The most common modern celebrations are:
- In the United States, cultural images include an old Father Time with a sash proclaiming the Old Year leaving as an infant with a sash proclaiming the New Year enters.
- In New York City, New York there is a large ball which is lowered at the stroke of midnight. It is sometimes referred to as "the big apple" like the city itself; the custom derives from the time signal that used to be given at noon in harbours.
- In Atlanta, Georgia there is a large peach which is lowered at the stroke of midnight.
- In Scotland, there are many special customs associated with the New Year. For more information, see the entry on Hogmanay, the Scots name for the New Year celebration.

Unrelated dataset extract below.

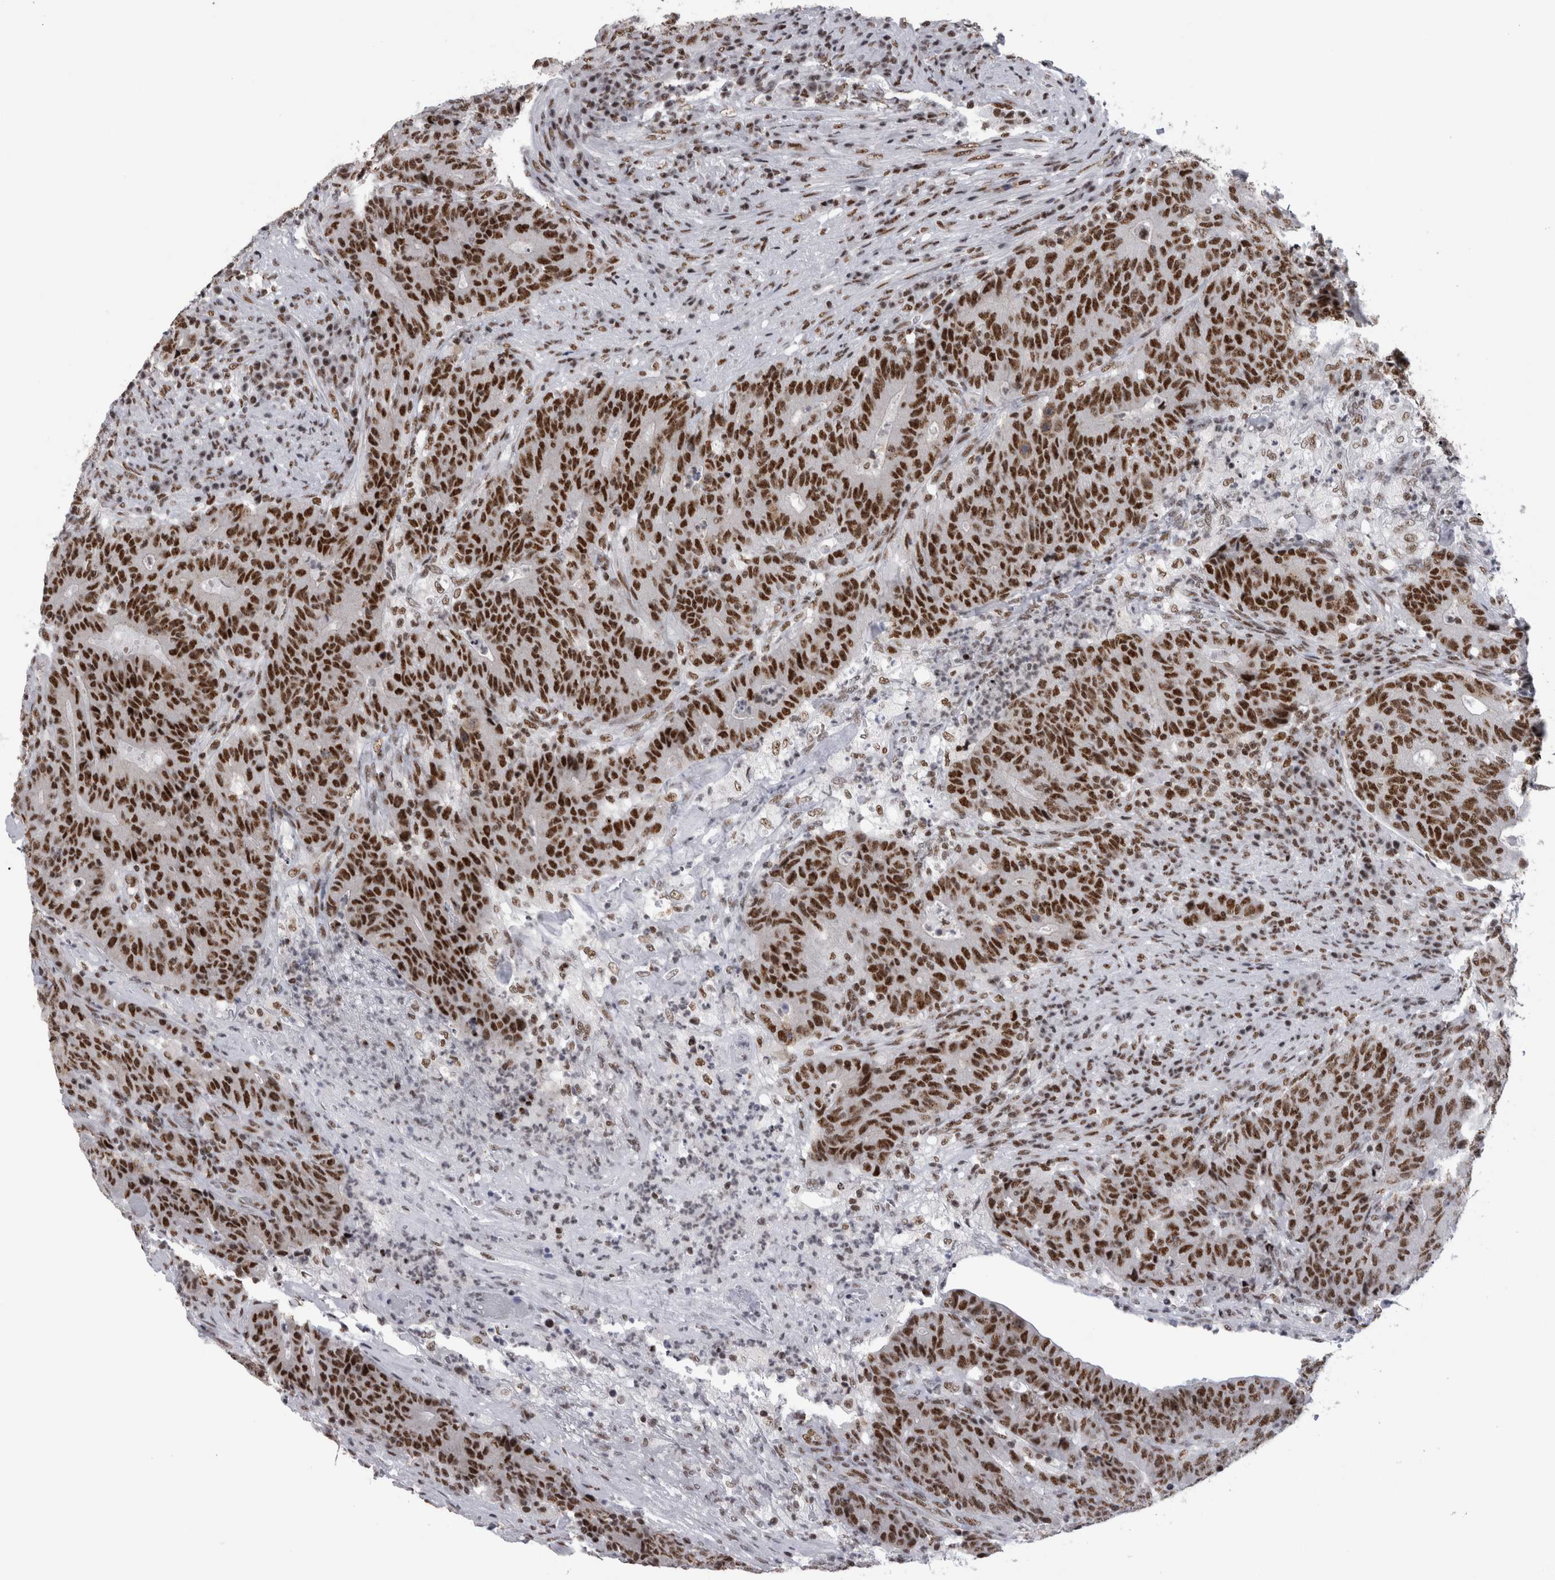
{"staining": {"intensity": "strong", "quantity": ">75%", "location": "nuclear"}, "tissue": "colorectal cancer", "cell_type": "Tumor cells", "image_type": "cancer", "snomed": [{"axis": "morphology", "description": "Normal tissue, NOS"}, {"axis": "morphology", "description": "Adenocarcinoma, NOS"}, {"axis": "topography", "description": "Colon"}], "caption": "An image showing strong nuclear staining in approximately >75% of tumor cells in colorectal cancer (adenocarcinoma), as visualized by brown immunohistochemical staining.", "gene": "CDK11A", "patient": {"sex": "female", "age": 75}}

- In The Netherlands and some other European countries, the New Year is greeted with massive private fireworks. The custom may have been imported by Chinese immigrants in the early 20th century. However, fireworks have long been part of the European celebration of major events so this may not be so. This day is also the occasion to make bonfires of discarded Christmas trees in some countries.
In the Middle Ages, the Roman Catholic church started its ecclesiastic year on a principal Christian feast, like Easter or Christmas. This was followed by many European administrations. Since the 17th century, the Catholic ecclesiastic year has started on the first day of Advent.
The ancient Roman calendar had only ten months and started the year on March 25, which is still reflected in the names of some months which derive from Latin numerals: September (Seventh), October (Eighth), November (Ninth), December (Tenth). Around 715 BC the months of January, February and Mercedony were added. The first month was named after Janus, the two-faced (forward and backward looking) god of gates and transitions in general. Mercedony was a leap month which was used when needed. As part of a calendar reform in 46 BC, Julius Caesar dropped Mercedony and decreed that the New Year should start at the beginning of January instead.
In England the new year did not legally change from the 25th March to the 1st January until 1752, although for a long time before this it was common practice to treat the 1st January as the start of the year.